# Start of Quoted passage

A review of the microstructure and properties of tin bronze, manganese bronze, and aluminum bronze material that make them suitable for specific worm gear applications is presented, as well as results from mechanical tests and microstructural studies comparing the centrifugally cast and static-cast gear bronze (tin bronze) alloy.

Worm gears are used for large gear reductions. Gear ratio ranges of 5:1 to 300:1 are typical. Generally, worm gear setup is designed so that the worm can turn the gear, but the gear cannot turn the worm. The angle of the worm is shallow, and as a result, the gear is held in place due to the friction between the two. (Note: Worm gear sets should not be considered self-locking. Under certain load conditions, worm wheel movement in reverse is possible.)

An electric motor or engine applies rotational power to the worm, and the worm rotates against the worm gear. As the worm slides across the teeth, the power is transferred to the worm gear wheel. Figure 1 shows the cross-sectional view of the worm gear setup.

Figure 1: Worm gear and worm inside the housing [1]

Advantages of Worm Gears

The main reason one would choose a worm gear over a standard gear is the high reduction ratio. A worm gear can have a massive reduction ratio with little effort — all one must do is add circumference to the gear wheel. Thus, you can use it to either greatly increase torque or greatly reduce speed.

It will typically take multiple reductions of a conventional (gear set) to achieve the same reduction level of a single worm gear, meaning users of worm gears have fewer moving parts and fewer places for failure.

A second reason to use a worm gear is the inability to reverse the direction of power. Because of the friction between the worm and the wheel, it is virtually impossible for a wheel with force applied to it to start the worm movement. On a standard gear set, the input and output can be turned independently once enough force is applied. This necessitates adding a backstop to a standard gearbox, further increasing the complication of the gear set.

# End of Quoted passage

**Tasks for this exercise**.
**a)** List the bronze materials whose microstructure and properties the worm gear text says are reviewed.
**b)** According to the worm gear text, what gear ratio range is typical for worm gears?
**c)** Carry on writing the worm gear text, starting after its final sentence about adding a backstop to a standard gearbox.
The data that follows is separate material and is not part of the worm gear text.

# Start of Records supplied

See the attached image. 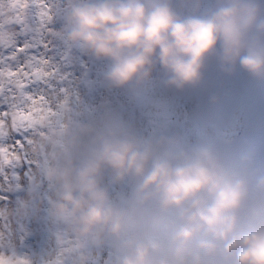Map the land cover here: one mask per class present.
I'll use <instances>...</instances> for the list:
<instances>
[{"label": "clouds", "instance_id": "clouds-1", "mask_svg": "<svg viewBox=\"0 0 264 264\" xmlns=\"http://www.w3.org/2000/svg\"><path fill=\"white\" fill-rule=\"evenodd\" d=\"M65 0L54 35L107 61L109 88L139 87L159 67L166 88L196 89L210 63L264 81V0ZM15 28L0 23V47ZM217 102V97H211ZM32 151L39 182L17 207L42 213L56 254L44 264H264V161L255 149L233 152L211 141L144 137L105 112L59 120L41 130Z\"/></svg>", "mask_w": 264, "mask_h": 264}, {"label": "bare ground", "instance_id": "bare-ground-1", "mask_svg": "<svg viewBox=\"0 0 264 264\" xmlns=\"http://www.w3.org/2000/svg\"><path fill=\"white\" fill-rule=\"evenodd\" d=\"M64 3L65 0H43V5L51 16V19L43 24L39 15L40 7L30 3L25 10V26L13 24L15 38L12 43V46L26 43L32 45L28 54L47 61L46 70L52 75L29 83L25 92L45 96L58 112L60 123L96 119L107 112L131 126L140 135L144 130L154 129L158 132L166 125L167 120L171 125L191 122L197 115V99H205L214 88L223 87L229 92L234 90L246 100L250 95L257 96L261 93L260 86L264 81L251 78L239 68L232 75H224L215 63L208 65L204 82L196 89L177 91L166 88L161 82L163 74L159 67L153 71L151 78L139 87L109 88L103 80L107 61H97L54 35L63 23ZM174 6L181 15L193 14L191 6L184 4L182 0H174ZM212 6L213 0H202L200 9L195 14H202ZM8 51H11V47ZM23 58L21 56L19 60ZM234 83H237L236 86L239 85L240 89L232 88ZM36 136L35 132H11L0 141L12 144L20 140L24 145L22 150L17 149L19 162L0 165V219L6 213V228L16 233L22 232L28 226L26 220H30V217L17 214L19 201L25 198L30 185L36 182L44 183L39 175L42 161L32 151ZM216 137L218 142L226 147L235 146L236 142L233 140L226 141L219 134ZM27 139L32 140V144H28ZM236 147L241 145L237 143ZM10 212L13 215L9 216ZM40 216L42 217L38 219L44 217L43 213Z\"/></svg>", "mask_w": 264, "mask_h": 264}, {"label": "rangeland", "instance_id": "rangeland-1", "mask_svg": "<svg viewBox=\"0 0 264 264\" xmlns=\"http://www.w3.org/2000/svg\"><path fill=\"white\" fill-rule=\"evenodd\" d=\"M236 84L234 83L232 88L240 89ZM260 87V95H250L248 100L234 90L229 92L223 87L214 88L205 99H197V115L191 122L171 125L167 120L166 125L158 132L150 129L144 130L140 135L144 137L171 135L186 144L207 140L233 152L243 151L250 146L255 149L257 158L264 161V83H261ZM213 96L217 97L215 103L211 102ZM216 133L222 135L226 141H235V147L230 145L226 147L219 143ZM237 143L241 147H236ZM11 214L13 215L10 212L9 216ZM6 217L4 213L0 219V256L12 260L23 259L27 264H44L46 259L56 254L53 229L44 217L42 219H38L42 216L37 219L30 217V220L28 218L26 220L28 226L17 233L6 228L5 224L8 223L4 220ZM108 256L109 252L102 253L96 264H107ZM63 264L70 262L65 258Z\"/></svg>", "mask_w": 264, "mask_h": 264}, {"label": "snow or ice", "instance_id": "snow-or-ice-1", "mask_svg": "<svg viewBox=\"0 0 264 264\" xmlns=\"http://www.w3.org/2000/svg\"><path fill=\"white\" fill-rule=\"evenodd\" d=\"M30 3L40 7L42 24L51 19L43 0H0V23L7 19L15 25L24 27L25 10ZM10 47L11 51H8ZM31 47L33 46L27 43L0 47L3 49L0 51V141L11 132L18 134L35 132L38 135L42 129L58 120V112L45 96L25 92L29 83L52 75L46 70V60L28 54ZM21 56L24 58L19 60ZM26 142L32 144L30 139ZM23 147L20 140L12 144L0 143V165L19 162L17 149L22 150ZM0 264H27V261L0 256Z\"/></svg>", "mask_w": 264, "mask_h": 264}]
</instances>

# End of Records supplied

**Responses**.
**a)** Tin bronze, manganese bronze, aluminum bronze

**b)** 5:1 to 300:1

**c)**
Non-Ferrous Materials for Worm Gears and Microstructures

Tin Bronze

Tin bronze is essentially copper-tin alloy with 8 to 12 percent tin.

Adding tin to copper makes the alloy hard by replacing some copper atoms with tin atoms. During the casting process, the first dendrites to form are rich in copper, and the interdendritic spaces are enriched in tin, forming a CuSn compound called the “delta phase.” This delta phase is very hard, and the presence of this phase provides the good wear properties necessary for the worm gear wheel. Figure 2 shows the typical dendritic microstructure of a C90700 tin bronze with the delta phase shown in light blue color.

Figure 2: Typical microstructure of C90700 tin bronze [2]

Nickel Tin Bronze

Nickel has more affinity for copper than tin, and as a result, less tin is held in the first phase to solidify, and more goes into the formation of the interdendritic harder delta phase. As a result, nickel tin bronze has higher tensile strength than regular tin bronze. Nickel tin bronze has higher load-bearing capacity.

Leaded Bronze

The main function of the leaded bronze group of alloys is to improve the machinability. With advances in the machine tool capabilities, the machinability of unleaded bronzes is not an issue anymore. Lead is a heavy metal and does not dissolve well in copper, which generally poses casting issues such as fine porosities. The manufacture of leaded alloys can lead to workplace safety and environmental concerns. Also, the customer has to deal with the issue of properly disposing the lead-contaminated lubricants when the gearbox oils are changed.

Generally, the mechanical strength of leaded bronzes is lower than regular tin bronze and nickel tin bronze. The only other advantage of leaded bronze is that the spheroids of the lead in the microstructure smear over the bearing surface under conditions of inadequate lubrication.

Aluminum Bronze

Aluminum alloys rich in copper are known as aluminum bronzes. Aluminum bronzes are designated as UNS C95200 to UNS C95900. The two well-known aluminum bronzes used in worm gear applications are grades C95400 and C95500. They contain other alloying elements, such as iron and nickel, in addition to aluminum.

The microstructure of aluminum bronze alloys with aluminum content below 8.8 wt% is the single phase (referred to as the alpha phase).

Between 8.8 wt% and 11.8 wt% aluminum, the alloy contains multi-phases (alpha plus beta or gamma phase). The beta phase increases with aluminum content.

Aluminum bronzes such as C95400 and C95500, which contain iron and nickel in addition to aluminum, will have an additional phase rich in iron and nickel (known as the kappa phase).

Figure 3 and Figure 4 show the microstructures of heat-treated (water-quenched) C95400 and C95500 aluminum bronze alloys, respectively.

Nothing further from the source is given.